Expanded Gene Panel Use for Women With Breast Cancer: Identification and Intervention Beyond Breast Cancer Risk
Clinicians ordering multi-gene next-generation sequencing panels for hereditary breast cancer risk have a variety of test panel options. Many panels include lesser known breast cancer genes or genes associated with other cancers. The authors hypothesized that using broader gene panels increases the identification of clinically significant findings, some relevant and others incidental to the testing indication. They examined clinician ordering patterns and compared the yield of pathogenic or likely pathogenic (P/LP) variants in non-BRCA genes of female breast cancer patients.
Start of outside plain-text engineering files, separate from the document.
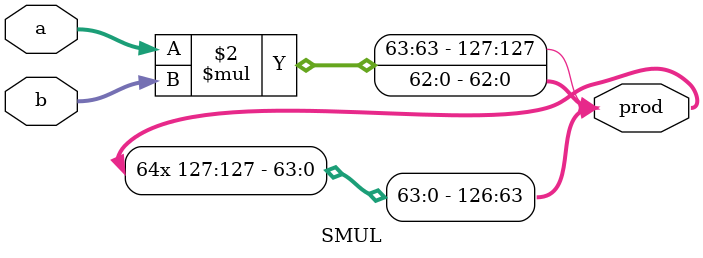
<source format=v>
`timescale 1ns / 1ps

module SMUL #(parameter DATAWIDTH = 64)(a,b,prod);
    input [DATAWIDTH-1:0]           a,b;
    output reg [2*DATAWIDTH-1:0]    prod;
    
    always@(*) begin
        prod = $signed(a * b);
    end

endmodule

</source>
This study analyzed de-identified personal and family histories in 1085 breast cancer cases with P/LP multi-gene panel findings in non-BRCA cancer genes and sorted them into three groups by the panel used for testing: group A (breast cancer genes only), group B (commonly assessed cancers: breast, gynecologic, and gastrointestinal), and group C (a more expanded set of tumors). The frequency of P/LP variants in genes with established management guidelines was compared and evaluated for consistency with personal and family histories.
This study identified 1131 P/LP variants and compared variants in clinically actionable genes for breast and non-breast cancers. Overall, 91.5% of these variants were in genes with management guidelines. Nearly 12% were unrelated to personal or family history.
Broader panels were used for 85.6% of our cohort (groups B and C). Although pathogenic variants in non-BRCA genes are reportedly rare, the study found that most were in clinically actionable genes. Expanded panel testing improved the identification of hereditary cancer risk. Small, breast-limited panels may miss clinically relevant findings in genes associated with other heritable cancers.